You can split the surfaces and make them a separate color, without making a tiny depth cut/extrusion. Then on the 2D, if you make the view "shaded" it will look like it does in the 3d.
They're not, really. The logo is about 44 mm wide, the entire part is 460 x 335 mm. The thickness of the lines looks fine, until it's exported to PDF. I don't really mind the thicker lines, only, for the engraving alone, there should be NO lines. I can see I could change the thickness of the lines, but that would also apply to other lines. Furthermore, I don't see the ability to select and change individual lines.
I'm not sure why the colour would have to be in the drawing. When I do engraving, I usually just make a drawing with thin outlines, then export that (DXF or SVG) to my 2D design or engraving software and fill the faces there. All the graphic design packages can do that with just a mouse click. You could even use freeware like Inkscape to do it, it is quite easy. That way, line thickness is of no relevance at all. If required, the result could be PDFed from there, too.
PDF absolutely refuses to respect line weights. We've run into this many times and it will increase the width of lines significantly (because apparently it "knows best" and helping make things more readable…)
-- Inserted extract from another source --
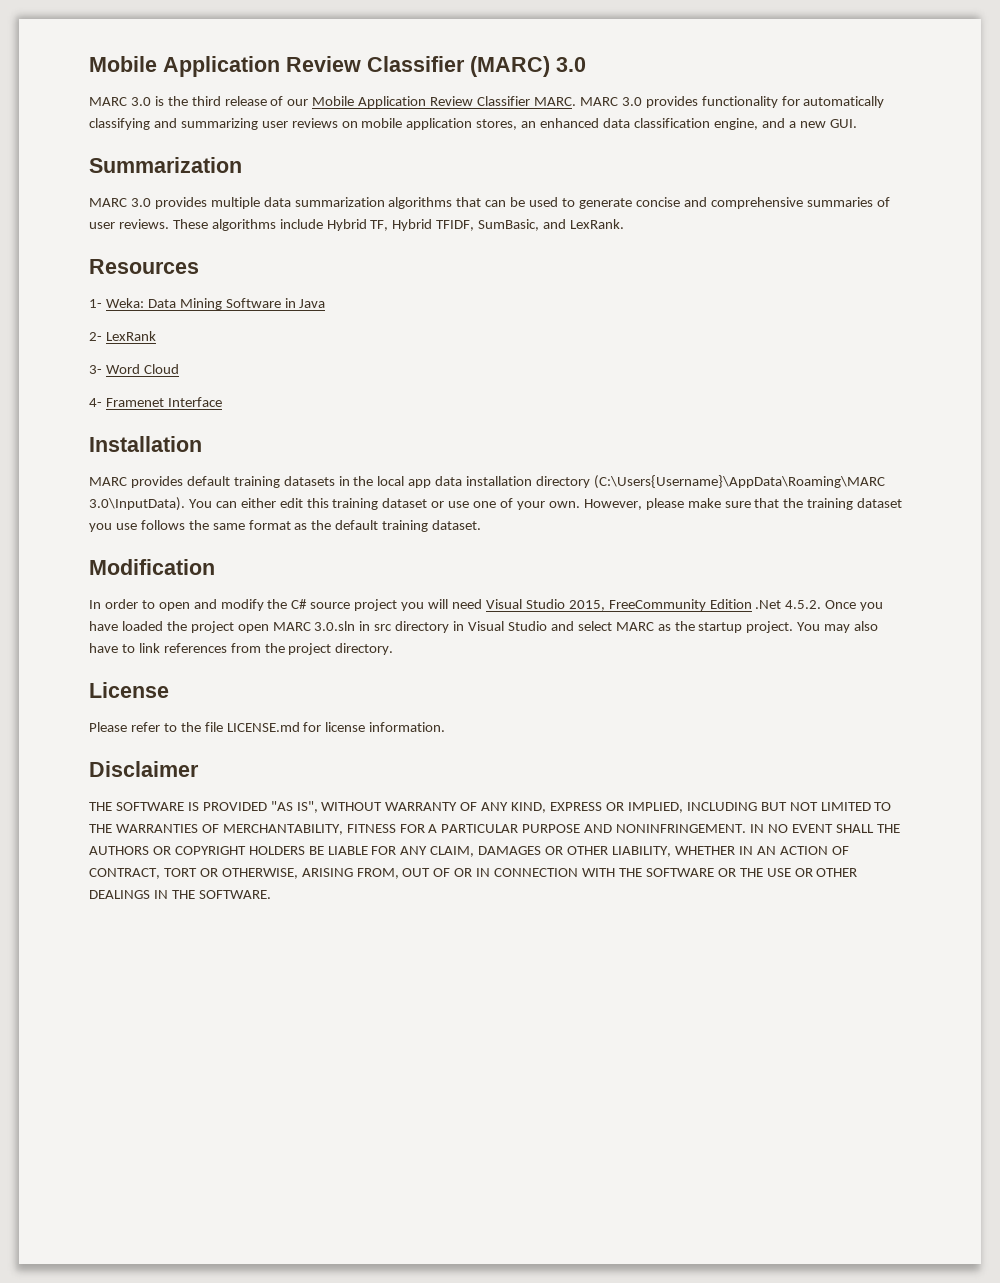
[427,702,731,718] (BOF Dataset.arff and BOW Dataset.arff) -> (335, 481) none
The fill "should" work though… Does the region of the ampersand that gets filled show up correctly in the sketch/ part studio? The may be a small gap in there. Make sure you set the view to "high quality" before you attempt the fill as this might also introduce a gap in the 2D view. This may also be a bug… I've run into issues doing this sort of stuff before.
As for the lines, you could use the "show/hide" lines to hide these (after doing the fill).
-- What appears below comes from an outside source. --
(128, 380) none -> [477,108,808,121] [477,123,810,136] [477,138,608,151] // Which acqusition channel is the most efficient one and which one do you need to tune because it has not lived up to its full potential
If this is just for "illustration", you could create a detail view of the area and use "shaded" display and show the engraved area that way.
I'm positive there are no gaps, as the extrusion works just fine:
But, that did give me an idea. I redrew the inside of the ampersand, and voilà:
Unfortunately, it does look like I'll have to go with manual manipulations (I can do this in Affinity Designer 2) as @martin_kopplow suggested, because now my exported PDF looks like this (filled in entirely!):
I usually use split face for marking engraving on solid parts and then if I want the areas to look different on the PDF, then hatch can be used to change the look of that face on the drawing. If it is a lasercut sheetmetal part I put the engraving in a sketch on the flat pattern and then export the DXF including visible sketches. The visible sketch will be placed in a layer called "MODELSKETCH_VISIBLE" in the DXF and if you open the DXF in notepad (or another txt editor), you can search for the name of the layer and change the color by changing the "7" (code for white) to another number. In my case, I'll change it to 2 because our lasercutters have informed us that their machine automatically detects yellow layers as being designated for engraving instead of cutting. On the PDF, I'll then inform of both the color and layer name as well.